She picks up a clipping from her mother’s first protest about the silos’ location next to the school in May of 2005.

“The first time my mom was arrested,” she says as she fights back tears. 

 

“It says two arrested after protesting Massey facility near a school and that’s when it first come up about the impoundment behind the school and the concerns with the silo and they were wanting to build a second silo at the grade school at Marsh Fork Elementary.”

 

Judy Bonds grew up an underground coal miner’s daughter up a hollow in Southern West Virginia. As an adult, Henderson says Massey Energy, bought out her neighborhood to mine on her homeland.

 

“I think in ways all that fueled her like you wouldn’t believe,” she said. “The thought that somebody else was going to have that feeling was going to be pushed out of her home and have that feeling,” Henderson said as she wiped a tear from her eye.”

 

In February of 2010 the West Virginia School Building Authority was still evaluating how each submitted school construction project would impact the health and safety of students. The Authority wasn’t sure if the safety of students at Marsh Fork Elementary was threatened by a sludge dam that sits 400 yards away, or if the neighboring coal silos were hazardous to the kids to justify more funds.

 

But on April 5, 2010 the small unincorporated towns in the area found themselves once again in the national spotlight when twenty-nine men died at one of those then owned Massey Energy mines. National and international media outlets camped out at Marsh Fork Elementary as they reported the tragedy.

 

Later that month, the School Building Authority allotted$2.6 million toward a new school, but still not enough to complete the construction.

 

However, the coverage of the UBB disaster caught the attention of the Annenberg Foundation. The group donated $2.5 million toward a new school.

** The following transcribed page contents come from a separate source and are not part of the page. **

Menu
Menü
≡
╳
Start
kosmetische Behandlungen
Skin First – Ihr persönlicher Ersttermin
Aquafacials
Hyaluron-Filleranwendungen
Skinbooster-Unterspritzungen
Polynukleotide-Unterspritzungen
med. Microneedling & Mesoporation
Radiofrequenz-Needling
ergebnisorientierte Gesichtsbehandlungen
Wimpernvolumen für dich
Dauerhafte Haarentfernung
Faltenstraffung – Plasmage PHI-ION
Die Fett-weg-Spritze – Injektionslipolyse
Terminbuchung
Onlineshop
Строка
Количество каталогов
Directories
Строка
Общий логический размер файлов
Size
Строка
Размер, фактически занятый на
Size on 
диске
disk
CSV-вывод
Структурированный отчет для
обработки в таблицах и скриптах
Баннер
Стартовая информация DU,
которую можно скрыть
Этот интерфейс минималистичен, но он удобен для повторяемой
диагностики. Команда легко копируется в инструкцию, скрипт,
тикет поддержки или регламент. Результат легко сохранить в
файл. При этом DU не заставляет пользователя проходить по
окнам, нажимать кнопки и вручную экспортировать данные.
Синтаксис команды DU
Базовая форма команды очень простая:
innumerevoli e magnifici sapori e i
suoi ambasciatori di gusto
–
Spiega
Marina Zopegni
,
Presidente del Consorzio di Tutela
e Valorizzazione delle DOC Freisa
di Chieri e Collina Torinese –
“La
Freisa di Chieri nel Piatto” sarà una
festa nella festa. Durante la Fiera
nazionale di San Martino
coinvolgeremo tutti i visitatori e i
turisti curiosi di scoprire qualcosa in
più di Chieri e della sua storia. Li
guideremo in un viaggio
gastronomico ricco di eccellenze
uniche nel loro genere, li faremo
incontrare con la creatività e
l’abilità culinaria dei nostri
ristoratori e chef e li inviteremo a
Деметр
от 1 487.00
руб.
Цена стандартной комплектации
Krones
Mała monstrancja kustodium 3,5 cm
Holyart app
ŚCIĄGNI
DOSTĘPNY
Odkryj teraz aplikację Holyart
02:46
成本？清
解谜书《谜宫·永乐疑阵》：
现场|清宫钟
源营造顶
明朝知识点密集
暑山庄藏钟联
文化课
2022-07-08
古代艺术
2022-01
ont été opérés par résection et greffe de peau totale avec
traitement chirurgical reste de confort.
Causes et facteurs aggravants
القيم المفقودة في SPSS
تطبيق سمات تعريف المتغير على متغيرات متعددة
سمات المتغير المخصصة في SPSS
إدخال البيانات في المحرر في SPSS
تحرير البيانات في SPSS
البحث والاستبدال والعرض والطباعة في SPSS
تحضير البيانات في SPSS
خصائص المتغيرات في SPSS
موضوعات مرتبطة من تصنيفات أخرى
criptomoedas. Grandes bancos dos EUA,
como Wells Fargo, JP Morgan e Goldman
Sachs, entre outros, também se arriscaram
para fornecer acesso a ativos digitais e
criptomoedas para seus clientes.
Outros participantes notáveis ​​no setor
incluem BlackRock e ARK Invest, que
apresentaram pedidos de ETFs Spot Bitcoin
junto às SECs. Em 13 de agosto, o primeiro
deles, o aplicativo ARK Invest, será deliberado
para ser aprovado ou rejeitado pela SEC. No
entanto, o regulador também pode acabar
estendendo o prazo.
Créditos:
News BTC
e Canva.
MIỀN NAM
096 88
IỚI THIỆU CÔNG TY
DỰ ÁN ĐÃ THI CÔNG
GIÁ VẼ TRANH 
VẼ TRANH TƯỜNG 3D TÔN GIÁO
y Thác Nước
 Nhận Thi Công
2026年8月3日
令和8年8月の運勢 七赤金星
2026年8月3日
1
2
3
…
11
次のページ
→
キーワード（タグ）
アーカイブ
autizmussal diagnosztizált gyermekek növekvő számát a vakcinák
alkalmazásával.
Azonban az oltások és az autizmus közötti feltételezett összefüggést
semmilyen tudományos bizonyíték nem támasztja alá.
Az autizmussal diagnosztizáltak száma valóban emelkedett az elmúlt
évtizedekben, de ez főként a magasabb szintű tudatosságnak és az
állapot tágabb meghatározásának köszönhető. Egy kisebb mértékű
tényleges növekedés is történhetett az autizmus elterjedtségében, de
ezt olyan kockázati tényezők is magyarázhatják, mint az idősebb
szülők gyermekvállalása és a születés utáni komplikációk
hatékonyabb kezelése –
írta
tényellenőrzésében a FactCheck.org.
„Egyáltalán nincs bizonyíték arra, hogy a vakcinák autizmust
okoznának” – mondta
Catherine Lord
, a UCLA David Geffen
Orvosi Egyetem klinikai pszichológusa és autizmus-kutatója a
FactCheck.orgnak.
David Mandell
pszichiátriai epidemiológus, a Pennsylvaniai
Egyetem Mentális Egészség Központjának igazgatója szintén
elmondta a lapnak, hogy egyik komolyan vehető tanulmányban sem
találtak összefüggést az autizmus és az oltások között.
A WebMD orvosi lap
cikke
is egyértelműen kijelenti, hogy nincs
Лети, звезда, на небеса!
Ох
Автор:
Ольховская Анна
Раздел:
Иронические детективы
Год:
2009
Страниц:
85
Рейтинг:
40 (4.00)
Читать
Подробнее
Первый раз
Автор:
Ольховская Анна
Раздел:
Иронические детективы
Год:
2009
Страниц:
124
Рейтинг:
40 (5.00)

That, combined with a gift from Massey Energy, money from the Raleigh County School Board and the School Building Authority was enough to build a new school, a considerable distance from the silos.

 

“She was ecstatic about it,” Henderson said. “I had a friend of mine tell me one time at my workplace one time your mom and those protesters aren’t getting anything done what are they getting accomplished. Well that’s what they got accomplished.”

 

Bonds’ dream of moving students to a new facility will soon become a reality as construction workers paint, hammer, and build the new Marsh Fork Elementary.

 

Assistant Superintendent of Raleigh County Schools David Price guides me on a tour through the construction site and explains that technology is just one part of the facility that will be state of the art. 

 

“The serving line where students will enter both hallways as you can see and here’s the serving line and you can see how the kitchen is a sunken kitchen below the cafeteria floor where the serving line is. The cooks and the students will be at eye level as the cooks serve our students there’s a ramp that goes into the door so it’s a very unique setup.”

 

Price says completion is on schedule for December. 

 

“We’re looking at right after Christmas break maybe semester change,” Price said.

 

Price is new to the job so he wasn’t around during the protests, but is familiar with the story.

 

“I’m from that part of Boone County, Whitesville,” he said, “so you know basically that is the Marsh Fork area and I know how big this is for this are and for this community to have such a great facility to meet the kids needs because it’s been a long time since Marsh Fork has had something really new that’s sitting here to serve our needs.”

 

The view from the new school is different. It’s mostly mountains with historical significance. Behind the building are a family cemetery and the burial site to a veteran of the War of 1812.

 

“This is a beautiful site and when it’s all completed it’s going to be a place that the people of the Marsh Fork area and Big Coal River can be very proud of,” he said.

 

Price says the school is truly a project that represents the community coming together.

As Lisa Henderson continued to go through family photographs, she noted her ancestors helped to build some of the first roads on Coal River.

 

“This is a picture of when they were doing it with the horse and the mule by hand,” she proudly said.

And like her distant ancestors, her mother Judy Bonds helped to pave the way for change.